> Teks untuk Analisis
Selasa, 07 Oktober 2003

Tragedi Cendekiawan Orde Baru

Judul buku : Cendekiawan dan Kekuasaan dalam Negara Orde Baru
Penulis : Daniel Dhakidae
Penerbit : PT Gramedia Pustaka Utama, Jakarta
Cetakan : Pertama, 2003
Tebal : xxxviii + 790 halaman


Buku ini merupakan kajian komprehensif atas pergulatan kaum cendekiawan Indonesia berhadapan dengan negara Orde Baru, dengan diletakkan dalam kerangka dialektika kekuasaan, modal, dan kebudayaan. Daniel Dhakidae, penulis buku ini, di awal buku ini menyatakan bahwa memang cukup sulit untuk mengidentifikasi kaum cendekiawan ini, kecuali bahwa mereka diikat oleh mimpi, cita-cita, dan angan-angan tentang suatu jenis kehidupan dan bagaimana menghidupkan sekaligus menghidupi mimpi-mimpinya itu.

Untuk itulah secara cerdas Dhakidae menggunakan pendekatan analisis wacana politik untuk membedah perjalanan panjang kaum cendekiawan Indonesia. Pendekatan ini menitiktekankan pada sistem diskursif (juga termasuk budaya wacana kritis) yang berhubungan dengan kaum cendekiawan itu, dengan meneliti bagaimana kemunculan dan perjalanan sebuah situasi dan pergulatan mereka yang memungkinkannya terjadi dengan meneropong cara kerja dan efek yang ditinggalkannya.

Meski mengambil fokus rentang waktu masa Orde Baru, Dhakidae mencoba mengulas secara cukup tajam bagaimana kaum cendekiawan Indonesia bergulat dengan kaum kolonial, saling merebut wacana untuk mendapatkan kuasa. Pada bagian ini Dhakidae menfokuskan pada kebijakan politik etis yang cukup signifikan mengubah konfigurasi politik pra-kemerdekaan.

Proses pengambil-alihan wacana juga merupakan ciri yang melekat saat Orde Baru dimulai, ketika negara mendesakkan developmentalisme demi hegemonia militaris. Dalam buku ini Dhakidae menyebut Orde Baru sebagai sistem neo-fasisme militer. Ini tidak lain karena militer memegang peran sebegitu penting, bahkan dimulai sejak proses kelahiran Orde Baru di akhir tahun 1960-an, yang dalam operasionalisasinya bekerja bersama Golongan Karya. Keduanya begitu identik. Hegemoni tentara ini juga menyusup dalam sejarah resmi, ketika disahkan bahwa ABRI lahir pada tanggal 5 Oktober 1945 (padahal ini adalah tanggal kelahiran Tentara Keamanan Rakyat). Ada klaim keberperanan ABRI di awal kemerdekaan, tapi ketika konflik tentara yang memuncratkan darah dalam peristiwa tahun 1965 meledak maka organisasi sipil (PKI) yang dipersalahkan.

Entri dataset
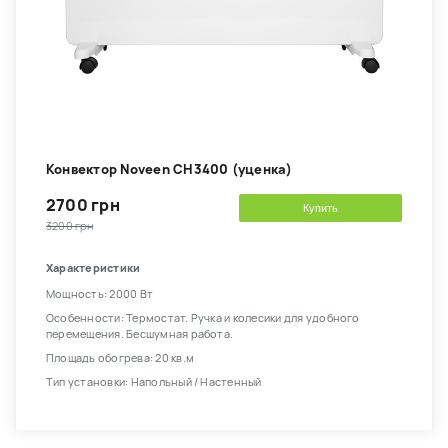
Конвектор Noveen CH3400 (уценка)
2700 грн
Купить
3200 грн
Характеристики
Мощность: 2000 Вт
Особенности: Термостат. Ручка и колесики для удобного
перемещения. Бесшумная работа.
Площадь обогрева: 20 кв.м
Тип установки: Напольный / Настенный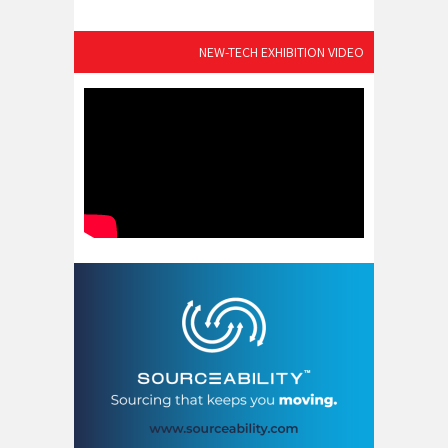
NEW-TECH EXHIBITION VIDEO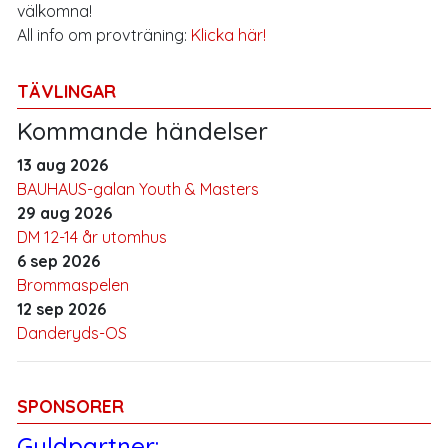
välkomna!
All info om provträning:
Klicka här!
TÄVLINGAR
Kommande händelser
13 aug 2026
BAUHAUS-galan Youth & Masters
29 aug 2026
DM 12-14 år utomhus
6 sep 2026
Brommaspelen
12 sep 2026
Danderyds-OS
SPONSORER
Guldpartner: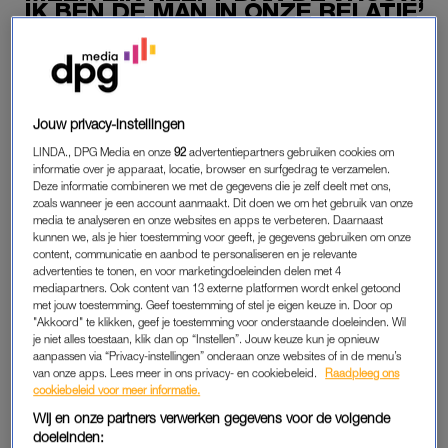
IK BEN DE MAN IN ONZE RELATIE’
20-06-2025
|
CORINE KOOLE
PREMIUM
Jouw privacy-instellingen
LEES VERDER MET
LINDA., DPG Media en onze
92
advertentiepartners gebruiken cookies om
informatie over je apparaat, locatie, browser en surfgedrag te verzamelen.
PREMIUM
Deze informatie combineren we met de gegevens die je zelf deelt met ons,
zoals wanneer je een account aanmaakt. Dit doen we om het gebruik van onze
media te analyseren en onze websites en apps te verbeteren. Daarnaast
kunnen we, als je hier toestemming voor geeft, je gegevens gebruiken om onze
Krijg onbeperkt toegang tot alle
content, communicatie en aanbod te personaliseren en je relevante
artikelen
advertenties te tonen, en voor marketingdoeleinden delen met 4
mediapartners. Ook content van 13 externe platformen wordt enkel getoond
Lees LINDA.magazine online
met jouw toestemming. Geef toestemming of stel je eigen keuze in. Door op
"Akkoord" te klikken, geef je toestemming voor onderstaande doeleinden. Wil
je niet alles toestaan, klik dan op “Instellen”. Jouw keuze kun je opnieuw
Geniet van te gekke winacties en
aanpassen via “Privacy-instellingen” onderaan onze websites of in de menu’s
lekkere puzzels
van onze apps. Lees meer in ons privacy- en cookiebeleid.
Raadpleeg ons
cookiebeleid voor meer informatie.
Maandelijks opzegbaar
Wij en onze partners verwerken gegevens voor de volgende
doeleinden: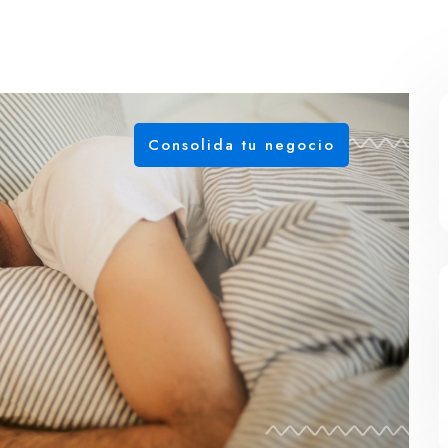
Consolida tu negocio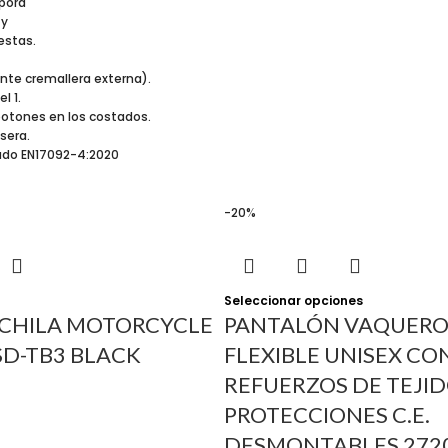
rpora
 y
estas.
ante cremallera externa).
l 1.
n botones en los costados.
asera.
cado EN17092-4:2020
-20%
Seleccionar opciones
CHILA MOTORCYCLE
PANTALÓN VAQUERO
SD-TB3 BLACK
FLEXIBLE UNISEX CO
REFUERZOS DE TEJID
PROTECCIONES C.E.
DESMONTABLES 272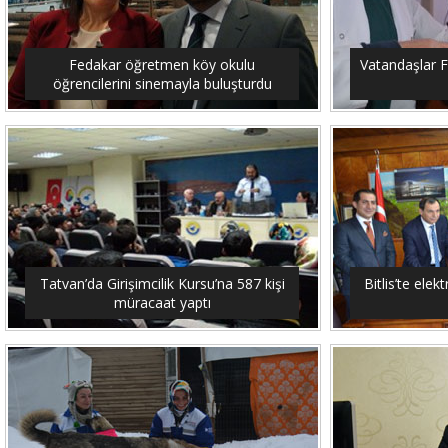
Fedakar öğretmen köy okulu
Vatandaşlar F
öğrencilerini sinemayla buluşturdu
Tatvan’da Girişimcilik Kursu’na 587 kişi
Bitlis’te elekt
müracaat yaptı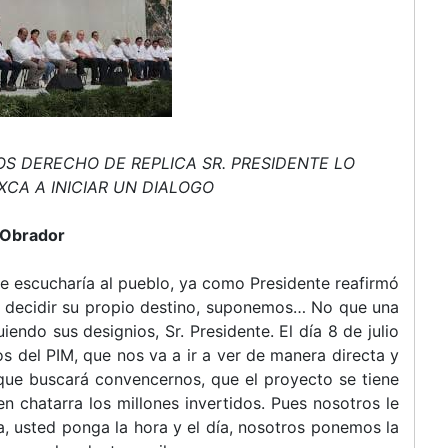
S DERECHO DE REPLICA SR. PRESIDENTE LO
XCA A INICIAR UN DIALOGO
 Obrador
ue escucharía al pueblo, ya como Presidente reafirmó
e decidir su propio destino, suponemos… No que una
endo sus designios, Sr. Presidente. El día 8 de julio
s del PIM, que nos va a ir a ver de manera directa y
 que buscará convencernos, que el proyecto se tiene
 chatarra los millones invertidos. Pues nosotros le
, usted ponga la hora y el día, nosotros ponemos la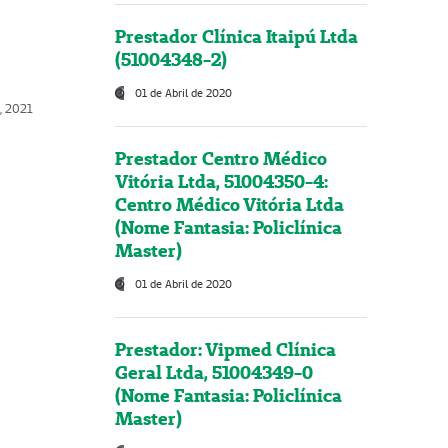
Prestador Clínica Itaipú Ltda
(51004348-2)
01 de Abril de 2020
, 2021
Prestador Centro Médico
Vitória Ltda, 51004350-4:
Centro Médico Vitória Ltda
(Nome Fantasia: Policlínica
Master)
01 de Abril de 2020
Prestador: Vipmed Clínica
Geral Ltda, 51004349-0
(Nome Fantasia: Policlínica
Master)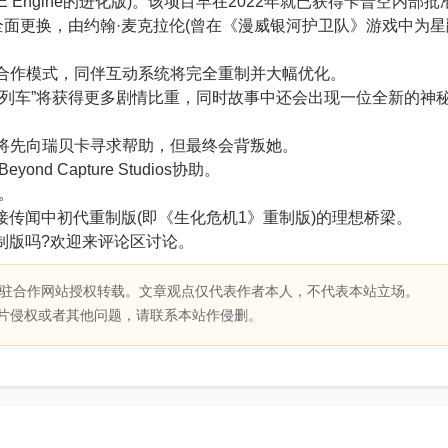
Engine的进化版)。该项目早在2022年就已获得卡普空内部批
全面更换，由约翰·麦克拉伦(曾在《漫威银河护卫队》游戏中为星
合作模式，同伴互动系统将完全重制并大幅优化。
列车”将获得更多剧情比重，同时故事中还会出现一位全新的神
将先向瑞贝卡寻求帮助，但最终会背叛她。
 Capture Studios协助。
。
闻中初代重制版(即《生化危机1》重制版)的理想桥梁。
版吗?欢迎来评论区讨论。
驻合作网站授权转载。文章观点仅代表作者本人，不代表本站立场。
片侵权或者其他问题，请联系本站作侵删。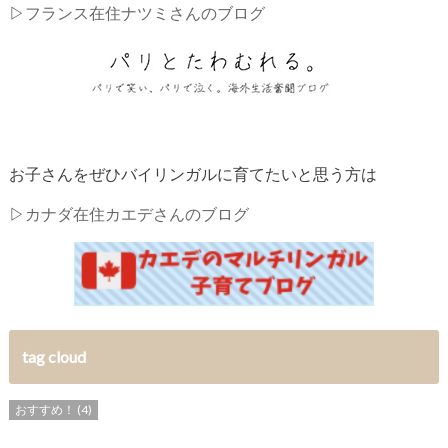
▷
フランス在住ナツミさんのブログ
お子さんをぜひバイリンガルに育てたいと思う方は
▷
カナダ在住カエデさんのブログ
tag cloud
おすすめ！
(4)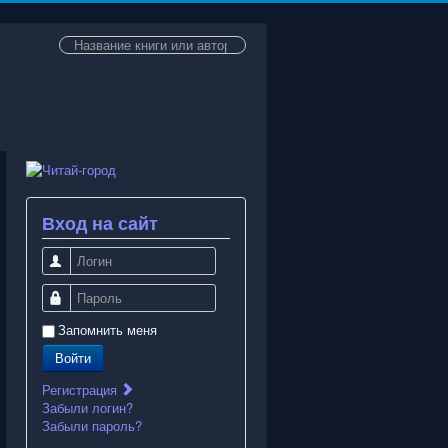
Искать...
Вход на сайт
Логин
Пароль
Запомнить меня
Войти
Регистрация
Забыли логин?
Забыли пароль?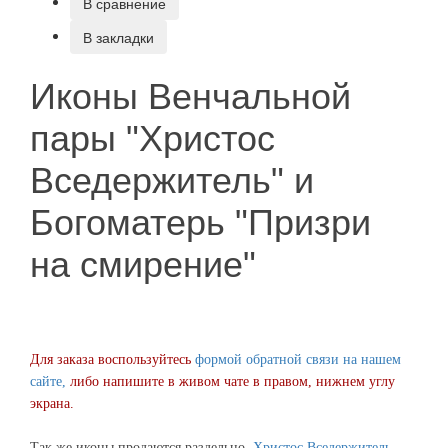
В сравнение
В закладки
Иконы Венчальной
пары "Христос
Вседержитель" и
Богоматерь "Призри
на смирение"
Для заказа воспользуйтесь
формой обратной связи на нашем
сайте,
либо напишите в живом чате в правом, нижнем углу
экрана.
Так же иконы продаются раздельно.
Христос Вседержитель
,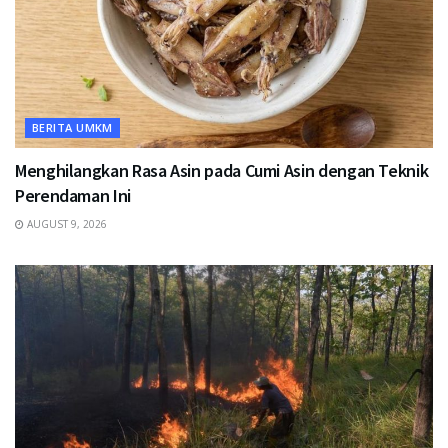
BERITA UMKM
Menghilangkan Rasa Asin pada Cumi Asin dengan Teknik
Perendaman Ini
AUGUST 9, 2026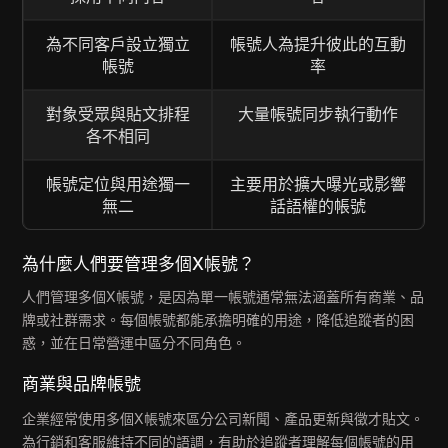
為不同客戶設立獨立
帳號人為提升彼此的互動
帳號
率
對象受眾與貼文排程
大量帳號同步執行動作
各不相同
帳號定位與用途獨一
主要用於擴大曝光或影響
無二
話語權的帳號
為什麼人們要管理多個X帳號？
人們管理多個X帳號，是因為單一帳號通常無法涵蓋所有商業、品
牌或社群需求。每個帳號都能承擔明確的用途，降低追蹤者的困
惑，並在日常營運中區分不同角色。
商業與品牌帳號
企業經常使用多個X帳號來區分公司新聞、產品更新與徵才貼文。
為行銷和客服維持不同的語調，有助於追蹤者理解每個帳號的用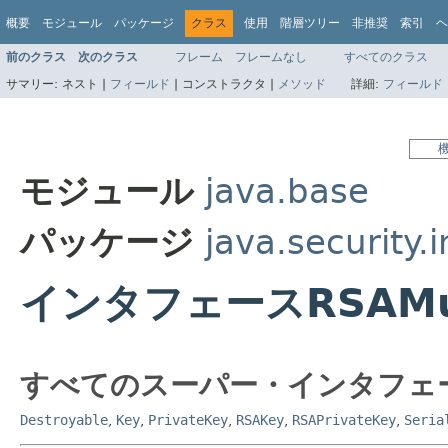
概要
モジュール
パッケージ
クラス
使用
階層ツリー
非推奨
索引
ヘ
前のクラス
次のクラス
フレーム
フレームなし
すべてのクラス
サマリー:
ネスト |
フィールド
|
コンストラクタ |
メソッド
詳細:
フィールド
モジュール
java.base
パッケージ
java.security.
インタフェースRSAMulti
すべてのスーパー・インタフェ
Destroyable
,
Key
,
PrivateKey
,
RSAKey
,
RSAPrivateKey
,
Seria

> Instruksi Kerja 1
Salin tanpa perubahan bagian ulasan buku tentang cendekiawan Orde Baru, mulai dari "Untuk itulah secara" sampai "konfigurasi politik pra-kemerdekaan.".
> Instruksi Kerja 2
Teruskan ulasan buku tentang cendekiawan Orde Baru, mulai setelah kalimat terakhir yang tertera.

> Bagian Jawaban 1
Untuk itulah secara cerdas Dhakidae menggunakan pendekatan analisis wacana politik untuk membedah perjalanan panjang kaum cendekiawan Indonesia. Pendekatan ini menitiktekankan pada sistem diskursif (juga termasuk budaya wacana kritis) yang berhubungan dengan kaum cendekiawan itu, dengan meneliti bagaimana kemunculan dan perjalanan sebuah situasi dan pergulatan mereka yang memungkinkannya terjadi dengan meneropong cara kerja dan efek yang ditinggalkannya.

Meski mengambil fokus rentang waktu masa Orde Baru, Dhakidae mencoba mengulas secara cukup tajam bagaimana kaum cendekiawan Indonesia bergulat dengan kaum kolonial, saling merebut wacana untuk mendapatkan kuasa. Pada bagian ini Dhakidae menfokuskan pada kebijakan politik etis yang cukup signifikan mengubah konfigurasi politik pra-kemerdekaan.

> Bagian Jawaban 2
Kehadiran negara yang menggurita ini perlahan menguasai medan wacana politik sehingga seluruh lapis masyarakat terikat dalam suatu diskursus politik neo-fasis militer seperti ketenangan, harmoni, jalan tengah, upaya menghindari konflik, dan semacamnya. Menghadapi situasi ini sulit sekali—untuk tidak mengatakan tidak mungkin—menemukan kelompok “cendekiawan bebas”, karena mereka berhadapan dengan aparat ideologis dan aparat represif negara yang begitu kuat.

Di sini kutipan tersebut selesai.